I attended the Northcentral Maltese rescue picnic yesterday and would just like to say thank you to the very talented person that donated the hand painted Maltese glasses! We bid on two of the pilsner beer glasses that were in a basket along with two bottles of beer. Tonight while sitting on our porch we got to test them out and we love them! I do not know who painted them but I was told that someone from Spoiled Maltese donated them, I can tell you that they were a hit for the auction and made some much needed funds to help save even more dogs! :aktion033:


----------



## Ann Mother (Dec 18, 2013)

How nice . Can you post a pic of them?


Sent from Petguide.com Free App


----------



## maggieh (Dec 16, 2007)

Those would be from our very own Laura (LuvMyBoys)! Several of us are enjoying beverages from her work! 

Many thanks to her!


----------



## lydiatug (Feb 21, 2012)

I love Laura's wine glasses and hope someday to be a proud owner


----------



## CorkieYorkie (Apr 10, 2012)

I want some too!!!! :w00t:


Sent from Petguide.com Free App


----------



## maggieh (Dec 16, 2007)

CorkieYorkie said:


> I want some too!!!! :w00t:
> 
> 
> Sent from Petguide.com Free App


So come next year!


----------



## The A Team (Dec 1, 2005)

I am also a proud owner of some of Laura's adorable painted wine glasses!

....just don't put them in the dish washer! Stan put mine in it and ruined it...but luckily for me, Laura saw my post about it on FB and send me more!

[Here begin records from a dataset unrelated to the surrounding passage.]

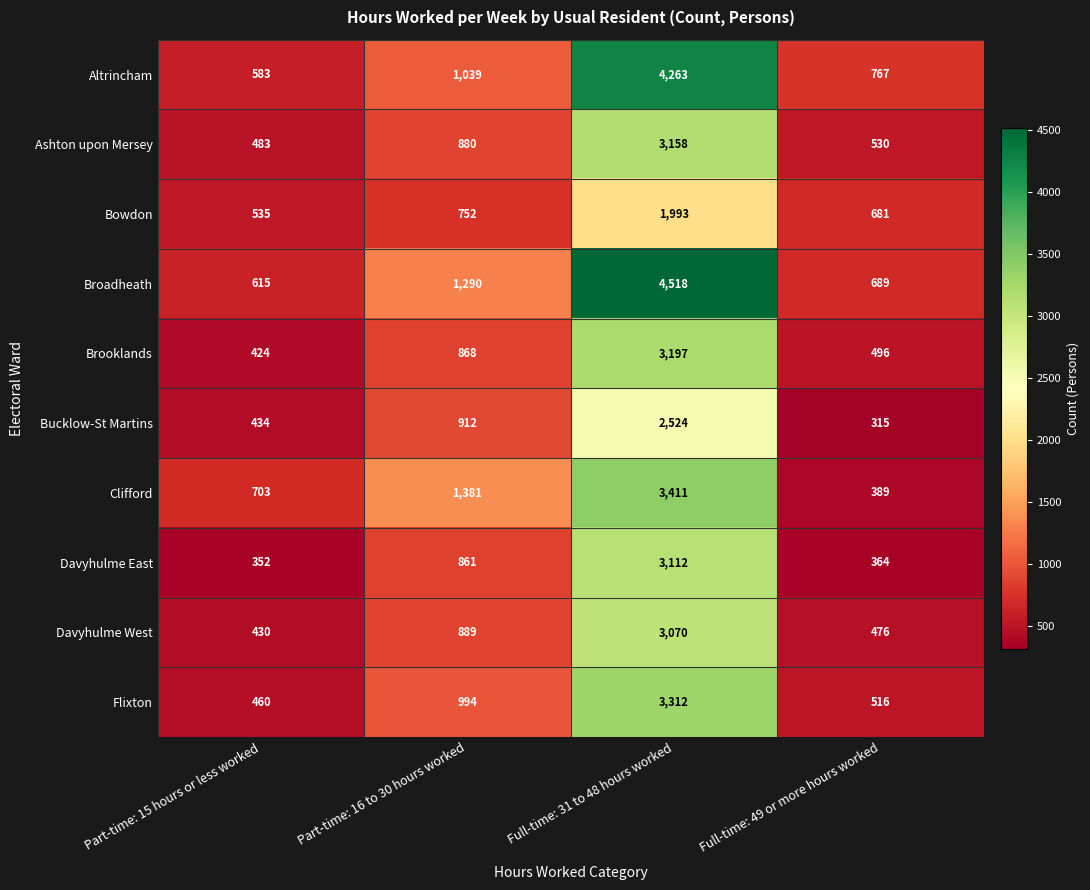

Which series has the largest range (max minus min)?

Broadheath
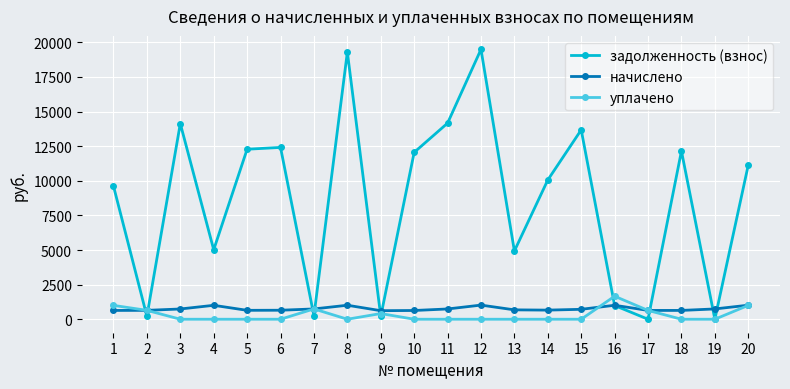

Count the number of categories in the chart.

20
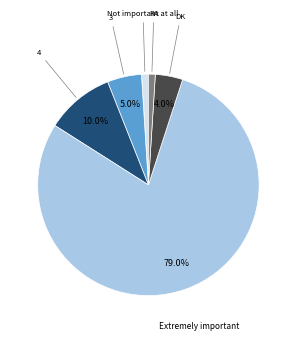

Is there a majority slice in this chart?

Yes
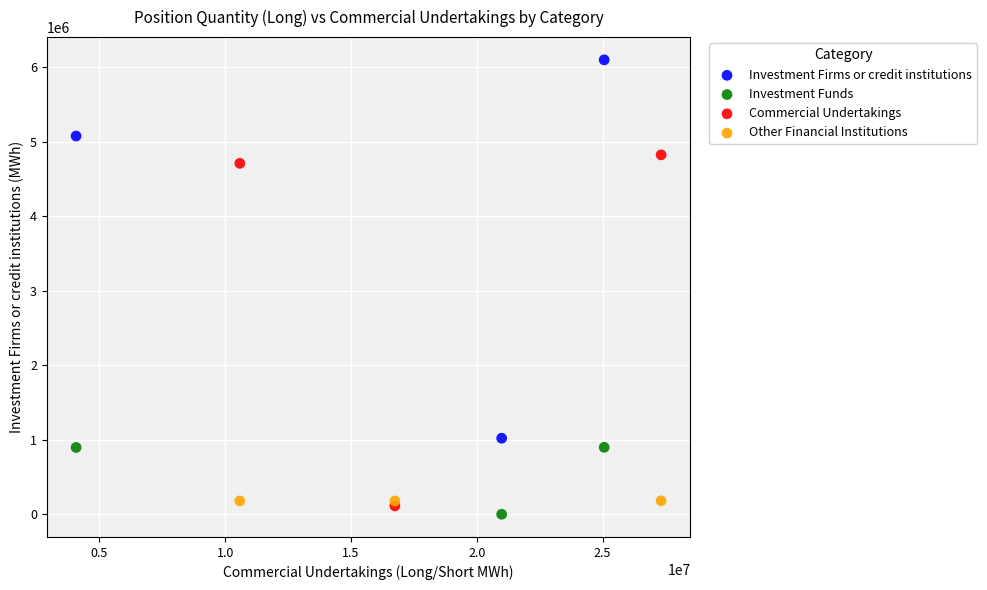

Which series has the largest Y range (max minus min)?

Investment Firms or credit institutions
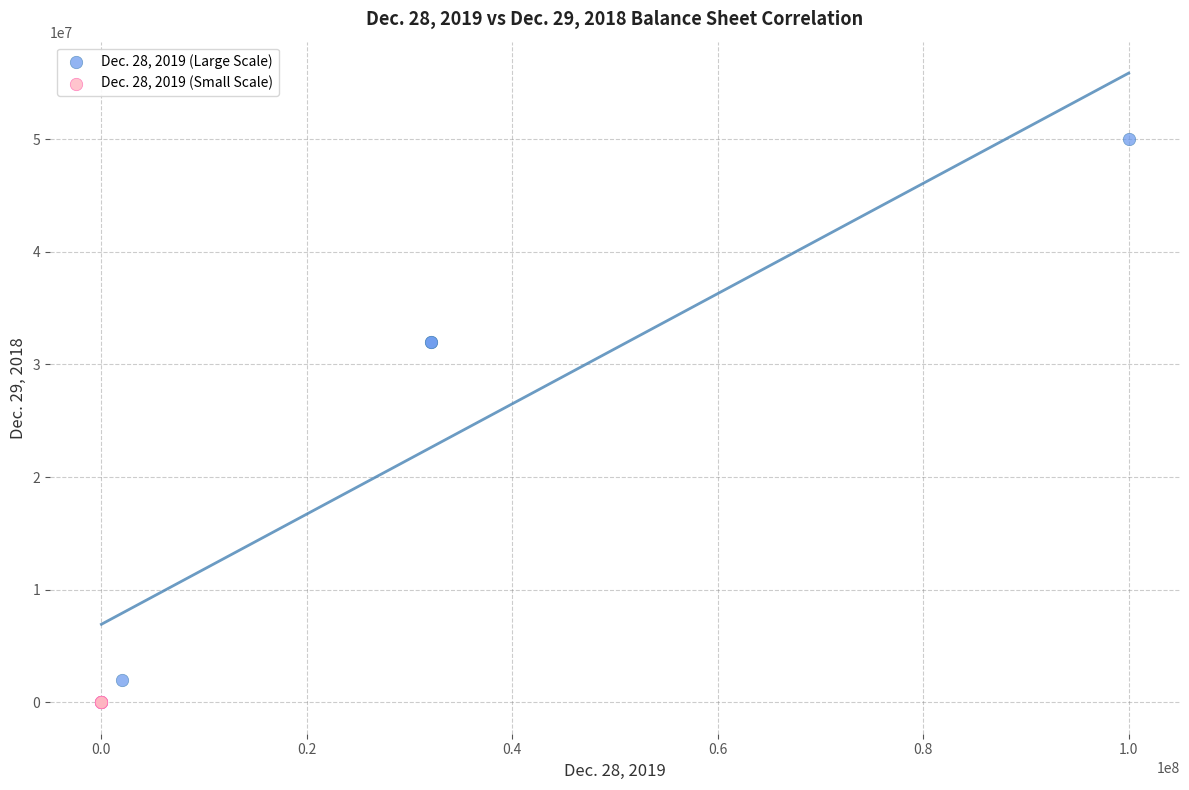

Which series has the largest Y range (max minus min)?

Dec. 28, 2019 (Large Scale)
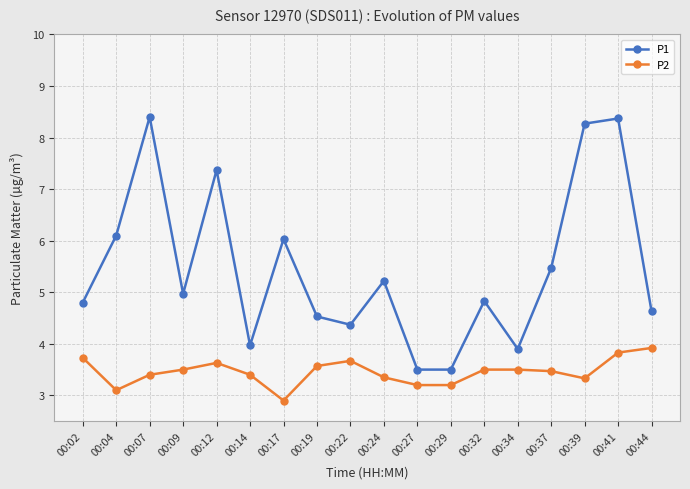

What is the difference between the second highest and second lowest values in the P2 series?

0.7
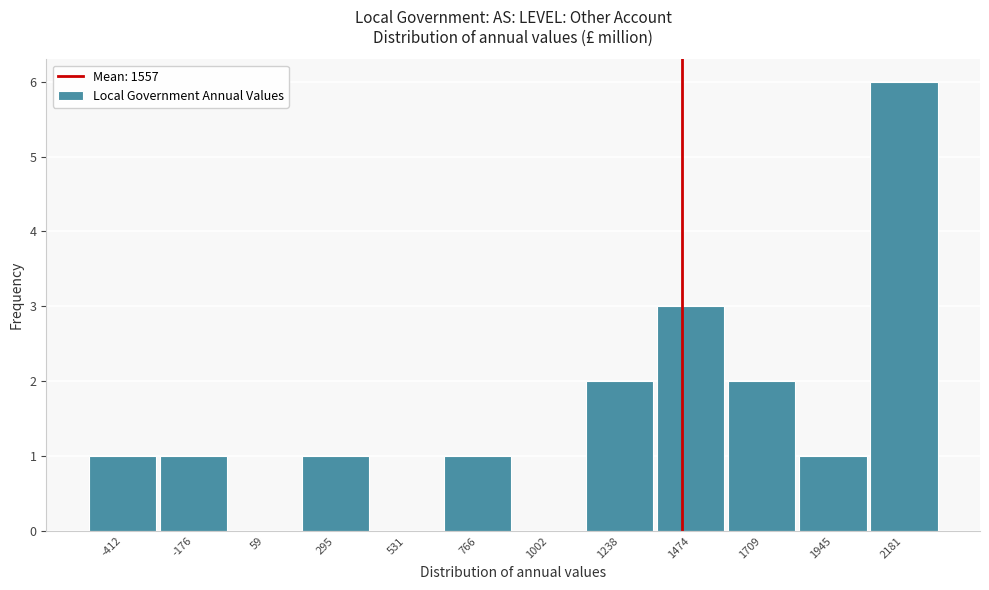

Reading left to right, list all the values displayed in this chart.

-412=1	-176=1	59=0	295=1	531=0	766=1	1002=0	1238=2	1474=3	1709=2	1945=1	2181=6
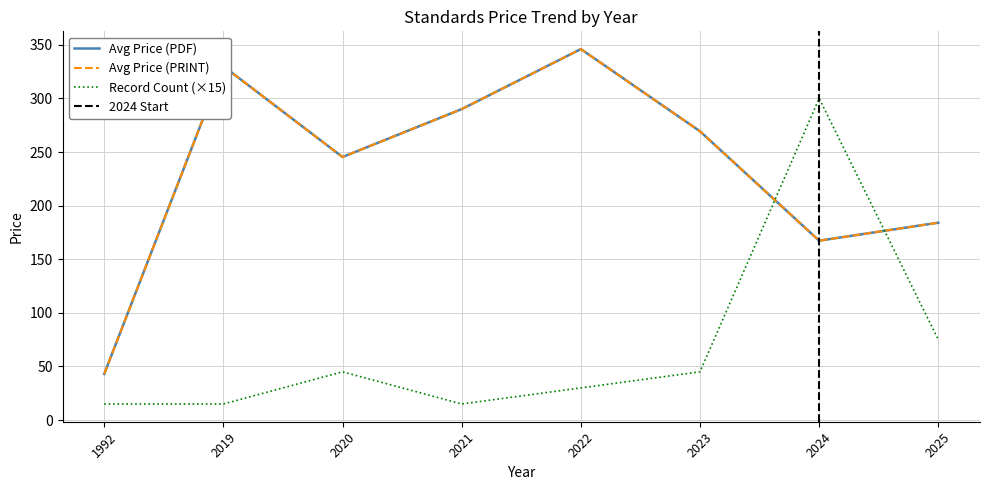

At which label does Avg Price (PRINT) first exceed 158?

2019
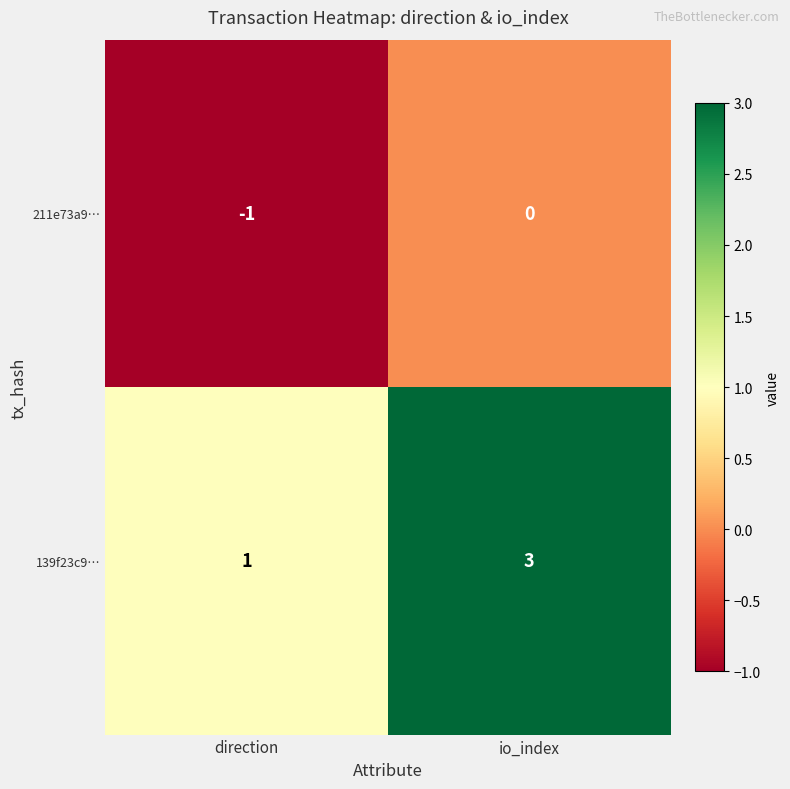

The value of 139f23c9… at io_index is 1. True or false?

False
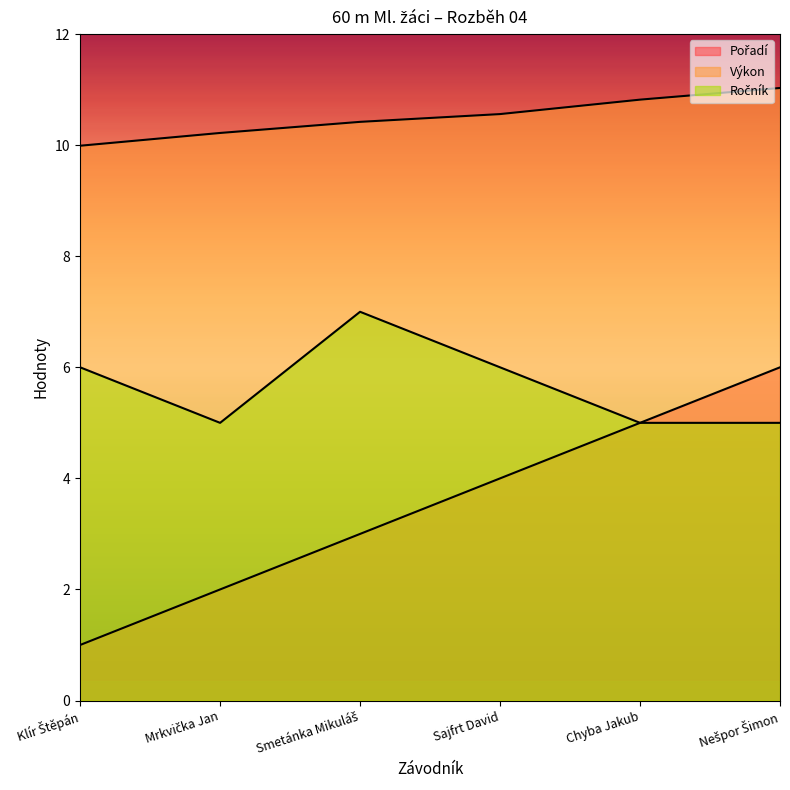

At which label is Výkon closest to 10?

Klír Štěpán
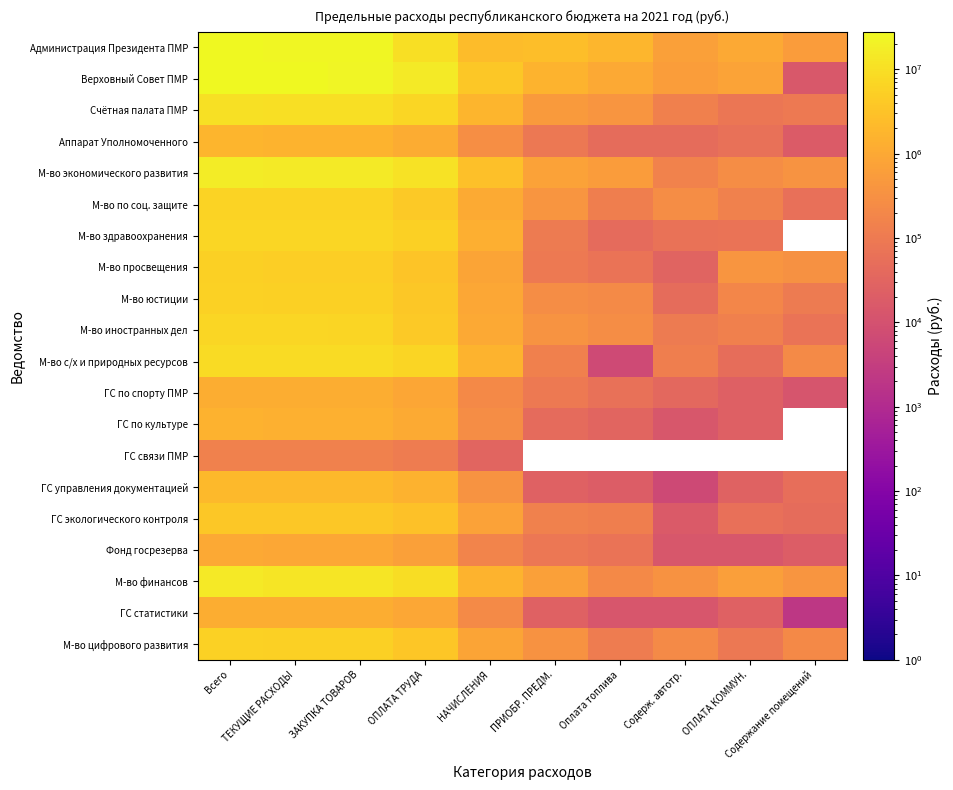

What is the spread (max minus min) of values at ОПЛАТА ТРУДА?

15852005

Love her.:wub:


----------



## Maglily (Feb 3, 2009)

Lucky you! they are so nice.


----------



## lydiatug (Feb 21, 2012)

Maybe we can get lucky and win some at our SM Rescue Raffle?????


----------



## Madison's Mom (Dec 26, 2007)

Yay Laura!


----------



## pammy4501 (Aug 8, 2007)

I also won two of Laura's adorable creations at the Rescue Raffle at National's! Laura generously donated a number of her glasses and cups for AMAR!


----------



## Lacie's Mom (Oct 11, 2006)

I am also honored to have one of her wine glasses and I LOVE it. It's very special.


----------



## Abbey & Me (Jun 25, 2014)

Is there anywhere I could buy these glasses? I know my boyfriends mother would ADORE these!


----------



## maltese manica (Nov 6, 2012)

I as well have always admired the glasses too!


----------